Apparently, George Lucas has people who’s job is to open every letter to him, destroy the ones that have suggestions for improving Star Wars, pass on the rest and then never talk to him. You could argue that he might have been better off if he’d peeked at a few of them but this is so that he can’t ever be sued for accidentally coming up with the same idea as someone else.
Game developers and publishers don’t need your ideas. The limiting factor in this industry is not the rate and which ideas are being produced. It’s the rate at which ideas can be implemented, tested, tweaked polished and shipped.
Good design is about the thousands of tiny decisions that happen at every step of development. Consider the hundreds of tiny decisions that led to Juiced instead of NFS: Underground 2.
So I love James Portnow’s design challenges, because they get people to approach ideas the right way, as disposable sparks that need to be examined, explored and subjected to criticism by your peers in order to have any value. Design exists in a context of creation, and the realization of the ideas is far more important than the dreaming of them. We all know what happens to those who forget this truth and start shouting “design is law”.
May 14th, 2008 by Tim Maly
Listen to this episode of More or Less, featuring a charming tribute to Gary Gygax, creator of Dungeons and Dragons. It makes my point exactly about the benefits of stealth teaching.
A generation of young male nerds constructed elaborate fantasy worlds and flights of imagination while getting intimately acquainted with probability and basic statistics to a degree that grade 8 teachers can only dream. It really is unfortunate that the popularity of DnD was focused on a particular subset of the child population.
This raises an important question for the designers of future teaching games: Was the limited popularity of DnD because of the subject matter (Orcs and Elves) or because of the degree to which the math was near the surface of the play? Could you recreate the success for other groups of kids by changing the packaging, or would you need to make the math teaching even MORE stealthy?
May 12th, 2008 by Tim Maly
Raph Koster’s post today got me thinking (again) about Danc’s excellent 2005 article about the touring band as a business model.
The thing about the touring band and about micropayments that gets everyone excited is that there is NO UPPER LIMIT to how much a devoted fan can spend on you. I’m embarrassed when I think about how much money I have spent on pretend Magic cards and judging by the evidence over in Korea, a lot of other people are doing the same kind of thing for all sorts of games.

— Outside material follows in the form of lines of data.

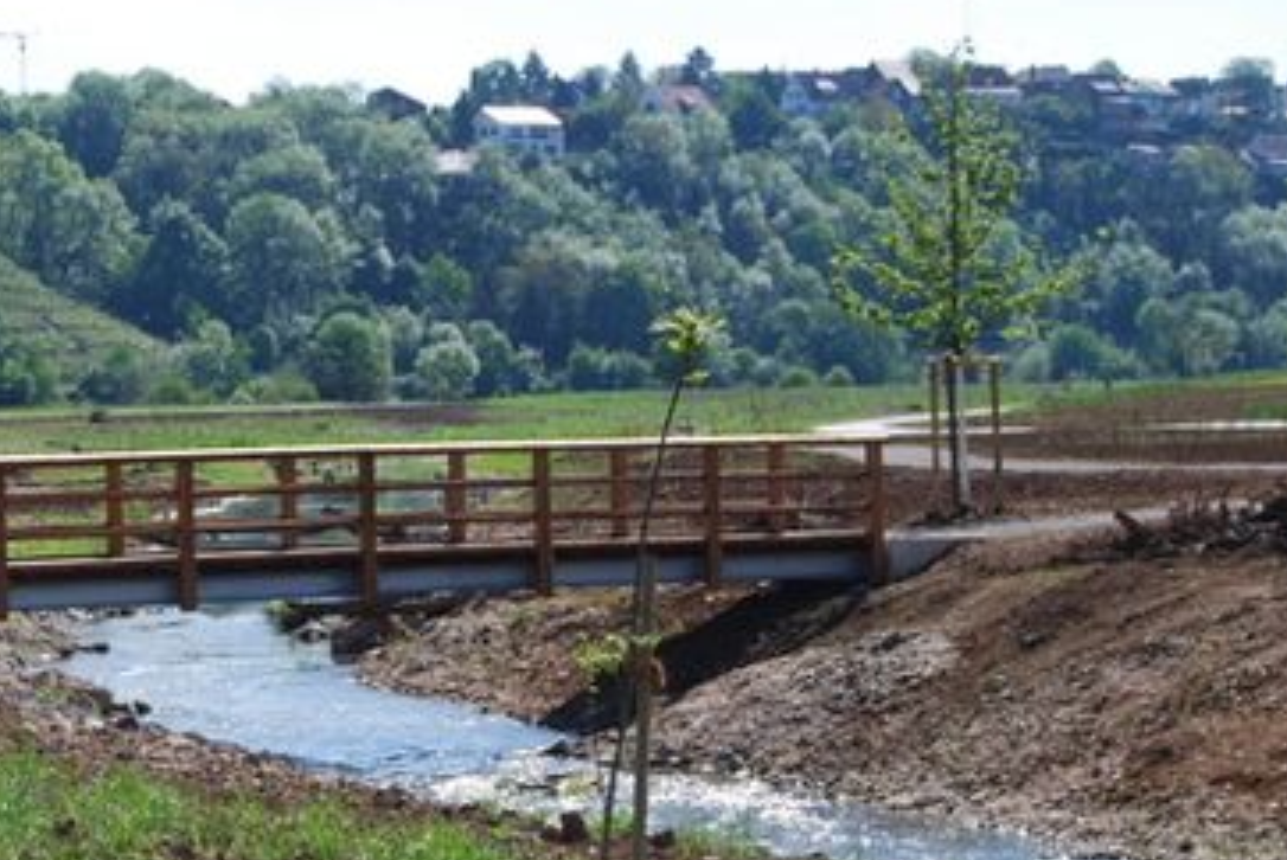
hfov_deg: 18.7
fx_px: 3864
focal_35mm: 108
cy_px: 574
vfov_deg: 12.7
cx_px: 228
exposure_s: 1/250
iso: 100
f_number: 8
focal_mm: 42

There is another benefit to micropayments that I haven’t seen people talk about as often: it’s much easier for players to slip in and out of fandom. When I broke my WOW addiction, I cancelled my account, cutting myself off from play. It’s unlikely that I’ll ever return. Meanwhile, on some server in California sits my neglected Magic: the Gathering Online collection. Any time I want, I can drop back in and play a few games with my old cards. How many casual games can I stand before I break down and start buying packs again? I’m scared to find out. Free-to-play micropayment models allow the kind of “oh hey I remember this band” nostalgia to take hold more easily, dragging recovered addicts back in to the fold.